Director: John Stockwell

Starring: William Fichtner, Kathleen Robertson, Freddy Rodriguez

**

Still best known for his babes and bikinis surf movie Blue Crush, John Stockwell has surprisingly beaten Kathryn Bigelow out of the traps with a film about the hunt for Osama bin Laden. But while her Zero Dark Thirty looks set to lift Oscars, this solid made-for-TV effort will soon be forgotten.

The film efficiently juggles events at CIA HQ, Virginia, where the planning took place, with a surveillance team in Pakistan trying to identify Bin Laden, and the Navy SEALS (unknowingly) preparing for the raid on the Al Qaeda leader's Abbottabad compound. We get a sense of the high political stakes, domestically and geopolitically, and of what the soldiers personally have to lose.

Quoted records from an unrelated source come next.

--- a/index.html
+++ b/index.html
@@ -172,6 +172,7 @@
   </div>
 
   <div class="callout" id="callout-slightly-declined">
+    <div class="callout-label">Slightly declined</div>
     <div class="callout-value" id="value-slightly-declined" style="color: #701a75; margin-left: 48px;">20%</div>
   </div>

And in case we're in any doubt, Obama reminds us at the end that the raid was an American operation, performed by Americans, protecting American values. Those values were compromised in the hunt by the use of torture - graphically portrayed in Zero Dark Thirty but not mentioned by these filmmakers.

However, this failure to engage with the moral complexity of the War on Terror is in keeping with the general one-dimensionality of the film, which although occasionally exciting, feels like a seat-warmer for Bigelow's more thorough and provocative account.